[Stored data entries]

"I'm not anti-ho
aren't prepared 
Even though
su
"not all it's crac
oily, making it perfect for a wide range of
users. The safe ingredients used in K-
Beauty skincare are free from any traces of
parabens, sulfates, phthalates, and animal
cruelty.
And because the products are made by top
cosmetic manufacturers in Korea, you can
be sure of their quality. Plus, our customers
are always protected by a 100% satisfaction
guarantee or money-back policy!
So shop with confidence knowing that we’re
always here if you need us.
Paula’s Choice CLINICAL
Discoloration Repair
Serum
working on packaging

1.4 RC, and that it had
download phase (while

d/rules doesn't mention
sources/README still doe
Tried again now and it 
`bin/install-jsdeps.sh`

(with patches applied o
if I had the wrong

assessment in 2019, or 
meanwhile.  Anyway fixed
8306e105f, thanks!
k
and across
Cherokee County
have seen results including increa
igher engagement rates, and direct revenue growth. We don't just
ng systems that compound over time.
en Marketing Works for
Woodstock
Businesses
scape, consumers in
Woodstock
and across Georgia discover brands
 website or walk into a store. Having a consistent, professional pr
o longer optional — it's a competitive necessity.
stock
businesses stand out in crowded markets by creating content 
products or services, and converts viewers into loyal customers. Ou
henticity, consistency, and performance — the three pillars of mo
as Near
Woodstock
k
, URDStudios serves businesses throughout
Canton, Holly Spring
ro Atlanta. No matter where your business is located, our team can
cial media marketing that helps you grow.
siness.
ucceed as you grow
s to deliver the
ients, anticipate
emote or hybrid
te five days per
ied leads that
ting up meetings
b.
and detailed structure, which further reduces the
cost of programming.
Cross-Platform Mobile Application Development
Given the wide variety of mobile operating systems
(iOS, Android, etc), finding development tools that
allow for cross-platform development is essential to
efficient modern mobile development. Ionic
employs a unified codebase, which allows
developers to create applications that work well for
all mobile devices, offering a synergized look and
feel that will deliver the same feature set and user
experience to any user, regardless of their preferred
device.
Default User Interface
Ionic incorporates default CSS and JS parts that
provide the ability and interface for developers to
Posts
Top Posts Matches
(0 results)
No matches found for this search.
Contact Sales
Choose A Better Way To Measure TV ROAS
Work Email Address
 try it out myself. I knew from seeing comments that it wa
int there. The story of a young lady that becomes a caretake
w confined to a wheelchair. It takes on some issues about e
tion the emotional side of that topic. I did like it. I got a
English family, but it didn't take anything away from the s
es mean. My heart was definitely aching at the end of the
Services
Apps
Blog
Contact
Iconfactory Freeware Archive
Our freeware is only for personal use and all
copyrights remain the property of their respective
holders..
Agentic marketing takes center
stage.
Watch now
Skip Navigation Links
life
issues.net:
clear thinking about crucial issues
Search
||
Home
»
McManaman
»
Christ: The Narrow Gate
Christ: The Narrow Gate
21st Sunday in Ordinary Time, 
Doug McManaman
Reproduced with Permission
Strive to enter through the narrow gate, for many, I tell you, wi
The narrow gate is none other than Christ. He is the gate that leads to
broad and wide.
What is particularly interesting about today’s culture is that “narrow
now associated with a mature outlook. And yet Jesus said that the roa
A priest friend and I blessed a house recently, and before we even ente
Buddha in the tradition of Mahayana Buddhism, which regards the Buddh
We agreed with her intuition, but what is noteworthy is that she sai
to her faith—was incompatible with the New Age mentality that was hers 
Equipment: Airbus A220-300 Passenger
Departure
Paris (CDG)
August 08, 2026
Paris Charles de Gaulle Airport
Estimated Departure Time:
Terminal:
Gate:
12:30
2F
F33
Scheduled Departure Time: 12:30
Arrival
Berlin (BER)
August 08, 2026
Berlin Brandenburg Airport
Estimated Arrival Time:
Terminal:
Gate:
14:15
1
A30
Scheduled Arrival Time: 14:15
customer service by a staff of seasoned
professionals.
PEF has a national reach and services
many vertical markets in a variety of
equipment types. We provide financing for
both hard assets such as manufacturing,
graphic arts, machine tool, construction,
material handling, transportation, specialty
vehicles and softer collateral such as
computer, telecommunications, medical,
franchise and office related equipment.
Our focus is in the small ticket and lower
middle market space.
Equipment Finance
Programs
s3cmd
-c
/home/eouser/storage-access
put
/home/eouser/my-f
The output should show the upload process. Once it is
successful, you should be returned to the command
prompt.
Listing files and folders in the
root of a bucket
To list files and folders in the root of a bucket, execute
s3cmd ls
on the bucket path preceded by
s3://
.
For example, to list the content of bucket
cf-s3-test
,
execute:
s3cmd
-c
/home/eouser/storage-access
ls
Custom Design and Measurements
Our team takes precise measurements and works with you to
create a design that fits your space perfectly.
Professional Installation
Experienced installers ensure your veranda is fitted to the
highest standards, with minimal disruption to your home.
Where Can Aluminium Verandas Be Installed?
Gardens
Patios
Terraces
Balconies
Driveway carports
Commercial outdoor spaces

**Work item:**
Could you reproduce, exactly, every line above from the line with "both hard assets" to the line with "franchise and office related equipment.", and no other line? Both ends count.

**Solution for this task:**
both hard assets such as manufacturing,
graphic arts, machine tool, construction,
material handling, transportation, specialty
vehicles and softer collateral such as
computer, telecommunications, medical,
franchise and office related equipment.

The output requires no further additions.